Lisa Schlosberg, a 2010 Baldwin Senior High School graduate, is feeling the pressure.

“Especially with the current job market and economy,” she said. “We’re being told by schools, parents, teachers, etc. to enter as soon as we can into the ‘real world.’ We all need to be thinking about how to one-up everyone else out there and the best thing to have is experience.”

Schlosberg is spending her summer in Michigan blogging for Quicken Loans, a job she found through a friend. “I applied because I heard about it through a friend who worked there and I wanted to have some sort of writing internship,” she said.

Rockville Centre resident Carly Beyar is also looking outside of the New York area for a summer internship. The Fairfield University senior took a job as a social media intern at Fuseideas, an advertising and creative agency located in Boston.

“The reason I chose to work for Fuseideas in Boston was because I wanted to experience life outside of Long Island,” Beyar said. “I joined a new gym, a summer league soccer team, made new friends and colleagues, and I also became closer with my sister [by living with her] and her friends. Not to mention, I made excellent networking connections with my boss and the CEO of the company.”

Like Schloseberg, Beyar found her job through connections. Unfortunately, others had a more difficult time and experienced the grueling job search process.

Jamie Rieff, another Rockville Centre resident, faced this reality.

“The job search was not as easy as I thought,” Rieff said. “Applications became very extensive with many letters of recommendations and transcripts. I became less hopeful after hearing about the strict credentials many internships required. Also with everyone else at school looking for internships it does get very competitive.”

But Rieff said that all of the hard work had paid off once she was accepted into the New York University Langone Medical Center Health Careers Opportunity Program where she is a clinical nutrition intern.

BHS graduate Derek Matthews echoed Rieff. “The search process was disheartening and long, but very fulfilling when I finally got another job,” he said.

Matthews, a computer technology repair major at Nassau Community College, believes that the economy created a hard job search and led him to his eventual job at Nordstrom’s espresso bar in the Roosevelt Field Mall.
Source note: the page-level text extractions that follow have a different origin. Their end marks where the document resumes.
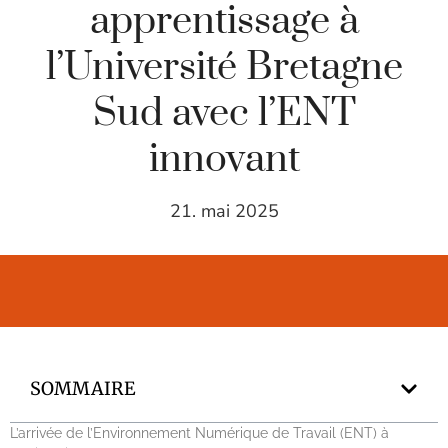
apprentissage à
l’Université Bretagne
Sud avec l’ENT
innovant
21. mai 2025
SOMMAIRE
L’arrivée de l’Environnement Numérique de Travail (ENT) à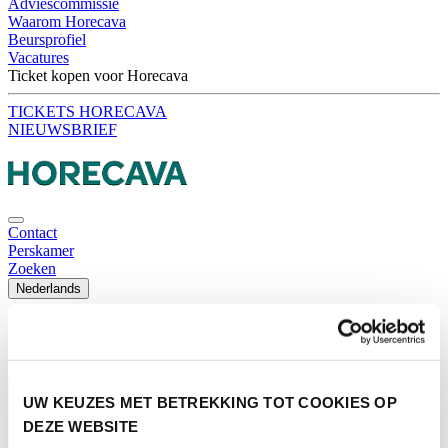
Adviescommissie
Waarom Horecava
Beursprofiel
Vacatures
Ticket kopen voor Horecava
TICKETS HORECAVA
NIEUWSBRIEF
Contact
Perskamer
Zoeken
Nederlands
English
Nederlands
Home
Nieuws
UW KEUZES MET BETREKKING TOT COOKIES OP
Exposeren
DEZE WEBSITE
Adverteren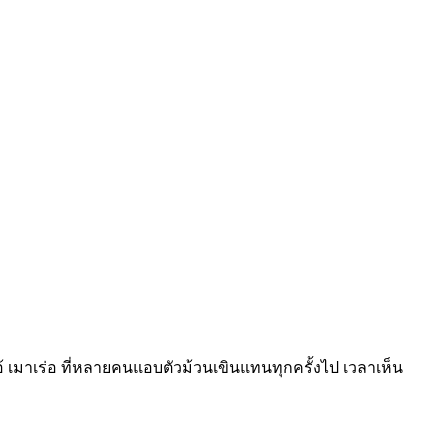
โอ้ เมาเร่อ ที่หลายคนแอบตัวม้วนเขินแทนทุกครั้งไป เวลาเห็น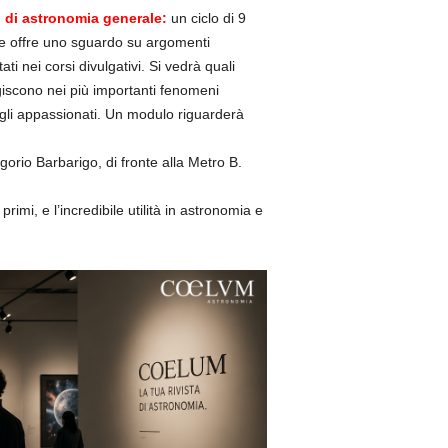
 di astronomia generale:
un ciclo di 9
e offre uno sguardo su argomenti
ati nei corsi divulgativi. Si vedrà quali
agiscono nei più importanti fenomeni
 gli appassionati. Un modulo riguarderà
rio Barbarigo, di fronte alla Metro B.
imi, e l’incredibile utilità in astronomia e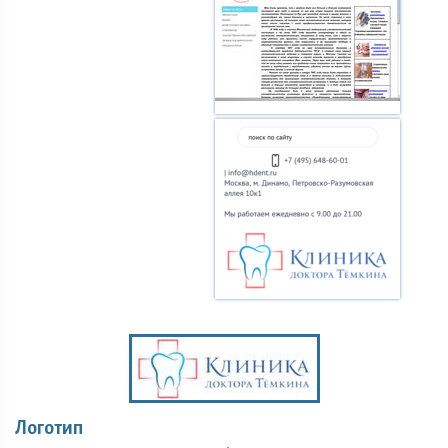
Логотип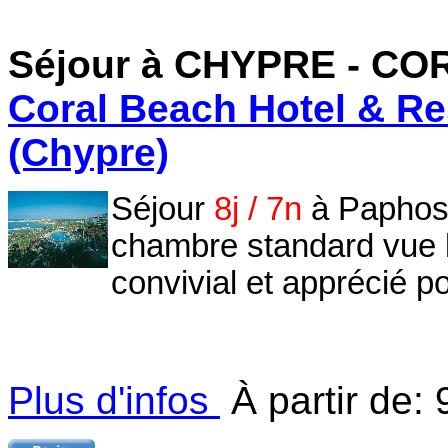
Séjour à CHYPRE
- CO
Coral Beach Hotel & Re
(Chypre)
Séjour
8j / 7n
à Paphos 
chambre standard vue la
convivial et apprécié p
Plus d'infos
À partir de:
9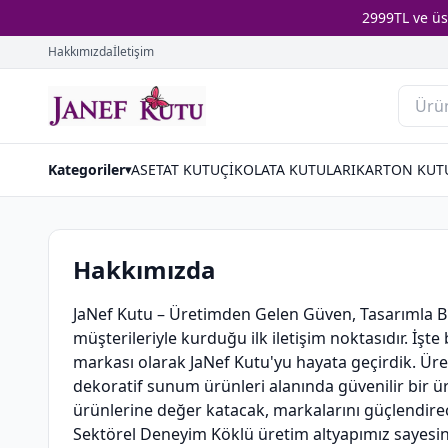
2999TL ve ü
Hakkımızda
İletişim
Kategoriler
ASETAT KUTU
ÇİKOLATA KUTULARI
KARTON KUT
▾
Hakkımızda
JaNef Kutu – Üretimden Gelen Güven, Tasarımla B
müşterileriyle kurduğu ilk iletişim noktasıdır. İşt
markası olarak JaNef Kutu'yu hayata geçirdik. Üret
dekoratif sunum ürünleri alanında güvenilir bir ü
ürünlerine değer katacak, markalarını güçlendire
Sektörel Deneyim Köklü üretim altyapımız sayesinde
“I think that for businesses, the perceived easiest saving measure is to cut labor costs since other things like utilities and rent are more fixed, and move existing employees to part-time status to revoke their health benefits,” Matthews said. “Also, since many people with higher-level education and experience are settling for jobs out of their field, it makes it even harder for young people and those with less education to get jobs that were once considered ‘safe’ for them.”

Matthews applied to more than 100 jobs all over the area in search of a job to pay for school and eventually his own apartment.

But Matthews and Rieff are both hopeful that they will find jobs in their fields once they are finished with school. Both stated that their fields, healthcare and computer service, had a host of jobs for those just graduated.

While Beyar agreed that there is pressure to find work during the summer, she doesn’t think that should discourage students from trying to find the right summer job or internship.

“I chose this path because it is something that I am passionate about,” she said. “If you love something, never stop doing it.”